Returning to Pittsburgh was rewarding in that I was home with my family, but the job situation was dire. I returned to working retail with an outdoor retailer while I sorted out where I was going to go next.
Then one day it dawned on me- why not be a contract registrar? If there isn’t a job, why not create one for myself? One of the benefits of living in a mid-sized city, I discovered, is that there aren’t a lot of folks doing contract work here (presumably they’ve all been snapped up by clients already!).
I sought out a mentor from the Registrars Committee of the American Alliance of Museums, and began to network and mention that I was doing independent work. Then I filed my papers to incorporate as an LLC. I had a surprisingly strong response from the Pittsburgh community, and I was off and running.
Contract work really suited me- I got to be a registrar, but really, my title was more appropriately “fixer”. I loved solving strange problems for my clients, everything from figuring out how to ship a massive photograph across the country overnight to how to replace the handle of a toilet (hint: turn the plastic nut the opposite way from every other nut and bolt you’ve ever tightened). It was the perfect blend of art history, carpentry, power tools, and diplomacy. I made my own hours and got to choose my projects, which was a blessing when a family member was diagnosed with cancer.
But something was missing. While my dog is a wonderful listener, he’s not much of a conversationalist, so I desperately missed having colleagues. I missed having a collection that I know down to the finite detail. I missed having a building that I know like an old friend. I missed having semi-regular hours- what no one tells you about “flexible working” and working from home is that it really means you’re working 24 hours a day, answering e-mails, billing, doing taxes, doing actual client work, looking for clients, keeping up on best practices, networking, etc.

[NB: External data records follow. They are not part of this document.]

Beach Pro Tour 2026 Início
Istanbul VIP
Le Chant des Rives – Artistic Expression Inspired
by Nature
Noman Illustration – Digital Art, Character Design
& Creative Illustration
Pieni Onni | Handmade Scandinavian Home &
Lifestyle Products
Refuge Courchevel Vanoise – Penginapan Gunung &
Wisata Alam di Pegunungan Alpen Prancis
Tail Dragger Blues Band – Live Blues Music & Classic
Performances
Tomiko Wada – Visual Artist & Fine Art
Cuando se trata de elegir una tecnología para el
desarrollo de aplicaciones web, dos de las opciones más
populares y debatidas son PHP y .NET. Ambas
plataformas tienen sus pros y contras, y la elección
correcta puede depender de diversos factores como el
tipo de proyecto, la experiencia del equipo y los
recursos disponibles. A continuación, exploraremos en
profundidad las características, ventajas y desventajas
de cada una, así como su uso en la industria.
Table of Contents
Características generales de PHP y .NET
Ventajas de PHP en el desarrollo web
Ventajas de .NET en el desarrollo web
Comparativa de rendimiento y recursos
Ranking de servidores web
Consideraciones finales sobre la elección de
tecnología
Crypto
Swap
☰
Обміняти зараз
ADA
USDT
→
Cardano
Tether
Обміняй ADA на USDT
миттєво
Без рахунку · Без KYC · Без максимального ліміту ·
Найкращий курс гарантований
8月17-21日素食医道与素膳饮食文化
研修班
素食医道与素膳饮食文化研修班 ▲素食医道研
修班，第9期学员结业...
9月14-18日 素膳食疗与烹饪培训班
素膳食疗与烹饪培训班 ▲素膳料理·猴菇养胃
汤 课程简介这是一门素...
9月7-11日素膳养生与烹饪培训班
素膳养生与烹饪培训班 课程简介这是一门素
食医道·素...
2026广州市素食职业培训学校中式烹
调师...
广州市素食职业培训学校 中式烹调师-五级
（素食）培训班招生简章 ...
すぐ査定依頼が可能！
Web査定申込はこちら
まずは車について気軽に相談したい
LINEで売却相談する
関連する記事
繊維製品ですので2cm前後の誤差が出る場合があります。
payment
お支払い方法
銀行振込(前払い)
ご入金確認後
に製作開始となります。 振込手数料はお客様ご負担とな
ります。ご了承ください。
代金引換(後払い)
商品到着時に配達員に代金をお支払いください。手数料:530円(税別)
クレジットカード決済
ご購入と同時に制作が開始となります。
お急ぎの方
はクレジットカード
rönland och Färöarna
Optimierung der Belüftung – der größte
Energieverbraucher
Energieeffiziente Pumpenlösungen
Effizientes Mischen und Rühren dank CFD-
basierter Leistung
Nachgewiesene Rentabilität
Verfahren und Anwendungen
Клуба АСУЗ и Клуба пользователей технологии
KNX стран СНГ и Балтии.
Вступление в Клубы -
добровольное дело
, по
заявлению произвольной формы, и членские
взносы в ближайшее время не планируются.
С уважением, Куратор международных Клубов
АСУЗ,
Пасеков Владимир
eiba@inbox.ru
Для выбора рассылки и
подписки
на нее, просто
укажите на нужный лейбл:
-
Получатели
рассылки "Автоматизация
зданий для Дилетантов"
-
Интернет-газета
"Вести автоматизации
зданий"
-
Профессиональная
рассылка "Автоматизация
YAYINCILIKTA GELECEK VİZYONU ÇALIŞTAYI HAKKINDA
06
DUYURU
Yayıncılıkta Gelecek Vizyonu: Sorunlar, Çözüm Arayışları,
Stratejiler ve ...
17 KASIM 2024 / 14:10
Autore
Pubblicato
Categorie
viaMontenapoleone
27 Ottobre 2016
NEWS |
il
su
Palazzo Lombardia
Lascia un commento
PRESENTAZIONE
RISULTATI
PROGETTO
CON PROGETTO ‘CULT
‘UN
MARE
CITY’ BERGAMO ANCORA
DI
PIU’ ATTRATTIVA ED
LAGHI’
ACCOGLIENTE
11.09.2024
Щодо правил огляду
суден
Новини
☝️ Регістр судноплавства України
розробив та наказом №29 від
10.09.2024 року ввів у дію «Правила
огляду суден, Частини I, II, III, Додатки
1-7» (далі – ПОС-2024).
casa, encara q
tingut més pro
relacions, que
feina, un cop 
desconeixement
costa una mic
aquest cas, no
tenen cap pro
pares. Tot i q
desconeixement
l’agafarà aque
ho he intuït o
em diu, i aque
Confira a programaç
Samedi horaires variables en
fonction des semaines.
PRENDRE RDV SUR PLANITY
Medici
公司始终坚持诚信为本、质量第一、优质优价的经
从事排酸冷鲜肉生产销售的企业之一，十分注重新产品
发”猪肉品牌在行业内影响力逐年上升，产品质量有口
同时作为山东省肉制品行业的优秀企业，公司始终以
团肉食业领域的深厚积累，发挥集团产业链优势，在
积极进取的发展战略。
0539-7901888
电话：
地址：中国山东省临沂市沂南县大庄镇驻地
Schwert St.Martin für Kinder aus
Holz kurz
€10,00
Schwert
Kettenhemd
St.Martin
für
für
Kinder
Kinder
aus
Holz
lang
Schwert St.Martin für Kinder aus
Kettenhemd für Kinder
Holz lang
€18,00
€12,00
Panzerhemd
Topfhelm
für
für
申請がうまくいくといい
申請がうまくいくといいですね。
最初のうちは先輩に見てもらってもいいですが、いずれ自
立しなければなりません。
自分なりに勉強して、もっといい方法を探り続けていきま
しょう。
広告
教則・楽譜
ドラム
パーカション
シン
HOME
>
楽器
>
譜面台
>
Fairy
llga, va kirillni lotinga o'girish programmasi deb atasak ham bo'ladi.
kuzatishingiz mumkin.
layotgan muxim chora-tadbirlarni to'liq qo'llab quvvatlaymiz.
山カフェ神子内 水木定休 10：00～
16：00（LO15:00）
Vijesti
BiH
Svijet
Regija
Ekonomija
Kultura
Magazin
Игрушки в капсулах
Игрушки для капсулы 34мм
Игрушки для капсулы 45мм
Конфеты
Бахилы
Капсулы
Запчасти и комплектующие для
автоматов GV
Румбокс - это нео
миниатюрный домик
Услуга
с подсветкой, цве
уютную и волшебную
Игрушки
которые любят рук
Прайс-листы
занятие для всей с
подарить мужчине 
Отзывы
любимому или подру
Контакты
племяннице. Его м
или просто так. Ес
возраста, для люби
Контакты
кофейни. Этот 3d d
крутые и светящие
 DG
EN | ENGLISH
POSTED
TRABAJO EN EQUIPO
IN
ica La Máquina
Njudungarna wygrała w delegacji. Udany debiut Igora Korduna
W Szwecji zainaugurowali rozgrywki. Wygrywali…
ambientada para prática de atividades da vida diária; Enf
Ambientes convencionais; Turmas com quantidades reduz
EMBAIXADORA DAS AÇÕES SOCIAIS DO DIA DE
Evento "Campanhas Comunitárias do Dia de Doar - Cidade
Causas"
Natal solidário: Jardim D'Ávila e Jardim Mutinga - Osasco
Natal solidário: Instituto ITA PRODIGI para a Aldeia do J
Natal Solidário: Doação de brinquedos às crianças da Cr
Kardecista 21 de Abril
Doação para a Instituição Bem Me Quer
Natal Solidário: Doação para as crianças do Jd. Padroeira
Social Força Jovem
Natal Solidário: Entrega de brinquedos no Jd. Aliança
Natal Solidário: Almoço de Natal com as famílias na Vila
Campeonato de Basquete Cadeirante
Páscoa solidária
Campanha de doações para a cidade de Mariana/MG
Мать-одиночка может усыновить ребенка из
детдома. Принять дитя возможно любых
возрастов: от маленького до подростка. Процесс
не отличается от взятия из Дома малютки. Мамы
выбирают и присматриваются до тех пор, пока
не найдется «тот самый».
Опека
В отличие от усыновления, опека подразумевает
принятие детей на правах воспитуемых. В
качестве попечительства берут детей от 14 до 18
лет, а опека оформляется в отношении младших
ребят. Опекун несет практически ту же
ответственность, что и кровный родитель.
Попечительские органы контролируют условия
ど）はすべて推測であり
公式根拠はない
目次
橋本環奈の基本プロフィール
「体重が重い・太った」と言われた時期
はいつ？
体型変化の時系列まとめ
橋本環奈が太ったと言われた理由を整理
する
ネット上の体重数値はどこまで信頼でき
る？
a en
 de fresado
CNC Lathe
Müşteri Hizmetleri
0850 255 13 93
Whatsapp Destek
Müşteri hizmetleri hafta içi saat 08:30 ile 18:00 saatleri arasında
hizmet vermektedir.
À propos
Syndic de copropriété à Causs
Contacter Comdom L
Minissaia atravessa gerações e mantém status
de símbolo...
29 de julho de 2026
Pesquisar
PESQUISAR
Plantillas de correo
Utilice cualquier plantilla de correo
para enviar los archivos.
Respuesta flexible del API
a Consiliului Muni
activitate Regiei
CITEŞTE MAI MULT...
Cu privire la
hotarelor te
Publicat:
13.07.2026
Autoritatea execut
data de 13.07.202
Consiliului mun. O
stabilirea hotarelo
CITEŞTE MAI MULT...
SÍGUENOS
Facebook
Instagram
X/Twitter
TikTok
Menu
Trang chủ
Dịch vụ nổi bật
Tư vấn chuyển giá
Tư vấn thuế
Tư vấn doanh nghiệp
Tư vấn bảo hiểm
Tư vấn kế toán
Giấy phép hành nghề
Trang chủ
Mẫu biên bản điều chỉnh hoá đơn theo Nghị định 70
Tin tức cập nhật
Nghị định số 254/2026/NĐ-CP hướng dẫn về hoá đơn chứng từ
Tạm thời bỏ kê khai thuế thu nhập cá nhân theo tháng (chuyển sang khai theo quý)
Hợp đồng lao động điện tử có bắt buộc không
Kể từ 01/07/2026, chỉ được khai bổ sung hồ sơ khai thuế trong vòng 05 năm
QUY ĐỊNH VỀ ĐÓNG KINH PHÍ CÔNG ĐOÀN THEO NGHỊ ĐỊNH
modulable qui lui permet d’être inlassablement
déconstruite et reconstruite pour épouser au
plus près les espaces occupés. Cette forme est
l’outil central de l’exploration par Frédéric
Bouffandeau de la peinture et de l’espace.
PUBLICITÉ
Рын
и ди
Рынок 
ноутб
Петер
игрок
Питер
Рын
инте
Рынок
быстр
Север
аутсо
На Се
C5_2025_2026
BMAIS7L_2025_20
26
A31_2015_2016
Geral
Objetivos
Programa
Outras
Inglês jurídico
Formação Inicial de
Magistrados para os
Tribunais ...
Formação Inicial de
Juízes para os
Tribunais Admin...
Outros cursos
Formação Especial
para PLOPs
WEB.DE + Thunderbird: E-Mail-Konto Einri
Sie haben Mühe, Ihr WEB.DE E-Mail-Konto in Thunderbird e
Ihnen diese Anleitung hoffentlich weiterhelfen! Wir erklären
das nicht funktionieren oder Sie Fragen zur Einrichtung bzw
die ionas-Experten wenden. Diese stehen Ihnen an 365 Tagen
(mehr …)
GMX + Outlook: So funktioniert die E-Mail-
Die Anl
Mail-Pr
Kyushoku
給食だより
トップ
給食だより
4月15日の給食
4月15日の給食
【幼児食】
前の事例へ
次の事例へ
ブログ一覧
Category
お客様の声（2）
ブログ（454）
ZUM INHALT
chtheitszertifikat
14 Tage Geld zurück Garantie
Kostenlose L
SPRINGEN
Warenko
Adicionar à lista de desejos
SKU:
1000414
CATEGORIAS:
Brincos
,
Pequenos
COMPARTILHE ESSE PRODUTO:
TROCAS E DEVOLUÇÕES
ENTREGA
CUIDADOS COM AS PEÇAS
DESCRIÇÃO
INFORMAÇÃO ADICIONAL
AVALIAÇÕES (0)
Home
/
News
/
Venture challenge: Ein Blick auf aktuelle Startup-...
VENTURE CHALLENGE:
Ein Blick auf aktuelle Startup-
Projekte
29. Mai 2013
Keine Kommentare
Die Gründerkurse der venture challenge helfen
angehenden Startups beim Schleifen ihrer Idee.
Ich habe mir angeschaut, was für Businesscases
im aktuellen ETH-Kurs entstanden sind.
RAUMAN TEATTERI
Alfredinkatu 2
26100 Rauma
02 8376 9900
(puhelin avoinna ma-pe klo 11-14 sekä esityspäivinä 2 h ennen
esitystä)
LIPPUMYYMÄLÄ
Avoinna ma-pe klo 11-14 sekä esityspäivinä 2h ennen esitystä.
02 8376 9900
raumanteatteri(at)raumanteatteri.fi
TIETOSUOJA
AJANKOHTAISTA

And so that brings me to today. I’m one month in to my full-time staff position as Registrar at the August Wilson Center for African American Culture. We are a young institution, and it is exciting to be able to help implement policies, troubleshoot challenges, and break new ground when needed. I’m happy to be working in an organization that serves an important cultural function in our city, and my work is incredibly rewarding.
It’s been a long and winding road to get to this point, but I’ve seen some amazing things along the way. I’ve had the pleasure of meeting and learning from so many of my colleagues at conferences, over coffee, and through the RC-AAM listserv. I also have the pleasure to serve as Chair of the Website Committee of the RC-AAM. Every day I learn and do something new. Every day I see the most amazing and intimate objects of civilization- from baptismal gowns to goalie pads. I get to indulge my love of shiny things. And I get to scratch my technology itch (and I’m still waiting for a responsive designed web-based database, developers!). What could be better?
Going forward, I hope to continue growing in my profession, and I hope to become more involved in the wider world of museums, and to actively participate in bringing museums to a 21st century visitorship.